The average change from baseline in TWSTRS total score at weeks 4 and 6 was the primary efficacy endpoint; safety was assessed at all study visits.

A total of 301 participants (mean age, 57.7 years; 64.8% women; 95.3% White) were randomly assigned to receive placebo (n=46), DAXI 125U (n=125), or DAXI 250U (n=130). Mean baseline TWSTRS total score was 43.3.

Mean improvement from baseline in TWSTRS total score at the primary timepoint was 4.3±1.8 for placebo, 12.7±1.3 for DAXI 125U (P <.0001 vs placebo), and 10.9±1.2 for DAXI 250U (P =.0006 vs placebo). No statistical difference in TWSTRS total score reduction was observed between the DAXI dose groups.

TWSTRS severity, disability, and pain subscales demonstrated comparable improvement from baseline — 30% to 33% for DAXI 125U and 25% to 26% for DAXI 250U, compared with 11% to 12% for placebo. The Clinician Global Impression of Change (CGIC) and Patient Global Impression of Change (PGIC) showed improvement with DAXI regarding the primary endpoint (CGIC, 77%-78% for DAXI vs 46% for placebo; PGIC, 71%-73% for DAXI vs 41% for placebo).

The median duration of effect was 24.0 for DAXI 125U and 20.3 weeks for DAXI 250U, according to time to loss of 80% peak treatment benefit.

Treatment-related adverse events (TEAEs) were reported in 39.1% of participants who received placebo, 58.3% of those who received DAXI 125U, and 50% of those who received DAXI 250U. TEAEs included injection site pain, headache, injection site erythema, muscular weakness, and musculoskeletal pain. Dysphagia was reported in 1.6% of those who received DAXI 125U and 3.9% of those who received DAXI 250U.

“DAXI appeared to be generally safe and well tolerated with adverse event rates similar to, or lower than, other botulinum toxin products for the treatment of [cervical dystonia],” the researchers concluded.

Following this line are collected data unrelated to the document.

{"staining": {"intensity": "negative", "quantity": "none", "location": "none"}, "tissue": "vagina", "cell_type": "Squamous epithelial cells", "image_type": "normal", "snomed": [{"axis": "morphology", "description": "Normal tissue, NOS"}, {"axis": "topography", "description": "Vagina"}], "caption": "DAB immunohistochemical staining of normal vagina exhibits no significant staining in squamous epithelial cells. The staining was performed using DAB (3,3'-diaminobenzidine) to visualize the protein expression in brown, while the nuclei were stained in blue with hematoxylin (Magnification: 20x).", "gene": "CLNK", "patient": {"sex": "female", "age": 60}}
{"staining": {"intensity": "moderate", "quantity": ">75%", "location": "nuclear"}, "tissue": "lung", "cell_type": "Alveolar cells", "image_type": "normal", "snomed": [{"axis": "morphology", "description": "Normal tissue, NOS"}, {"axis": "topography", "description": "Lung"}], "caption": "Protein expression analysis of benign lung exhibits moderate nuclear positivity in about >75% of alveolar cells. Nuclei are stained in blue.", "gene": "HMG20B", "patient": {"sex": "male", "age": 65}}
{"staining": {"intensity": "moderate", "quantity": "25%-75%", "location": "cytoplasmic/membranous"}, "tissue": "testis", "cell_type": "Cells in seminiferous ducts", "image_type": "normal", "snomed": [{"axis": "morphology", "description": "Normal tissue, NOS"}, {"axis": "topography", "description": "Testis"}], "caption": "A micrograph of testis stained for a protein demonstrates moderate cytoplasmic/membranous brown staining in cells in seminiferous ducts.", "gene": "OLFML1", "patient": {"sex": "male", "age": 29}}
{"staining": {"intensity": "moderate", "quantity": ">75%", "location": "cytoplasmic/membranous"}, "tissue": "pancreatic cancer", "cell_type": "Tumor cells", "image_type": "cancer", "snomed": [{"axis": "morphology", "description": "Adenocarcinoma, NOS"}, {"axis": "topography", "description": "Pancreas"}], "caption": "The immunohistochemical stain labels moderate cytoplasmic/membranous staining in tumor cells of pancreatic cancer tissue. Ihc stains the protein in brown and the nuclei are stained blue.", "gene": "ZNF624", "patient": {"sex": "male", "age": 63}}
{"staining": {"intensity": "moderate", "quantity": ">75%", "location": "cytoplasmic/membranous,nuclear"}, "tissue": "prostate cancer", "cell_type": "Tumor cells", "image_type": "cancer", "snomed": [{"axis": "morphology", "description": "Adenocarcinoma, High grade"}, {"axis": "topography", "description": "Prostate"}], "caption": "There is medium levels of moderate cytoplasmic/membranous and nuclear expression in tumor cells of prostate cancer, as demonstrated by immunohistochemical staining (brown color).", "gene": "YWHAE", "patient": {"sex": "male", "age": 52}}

Disclosure: This research was supported by Revance Therapeutics Inc. Please see the original reference for a full list of authors’ disclosures.

Reference

Jankovic J, Comella C, Hauser RA, et al. A phase 3 trial evaluating the efficacy, duration of effect, and safety of DaxibotulinumtoxinA for Injection in the treatment of cervical dystonia. Presented at: MDS Virtual Congress 2021; September 17-22, 2021. Poster 100.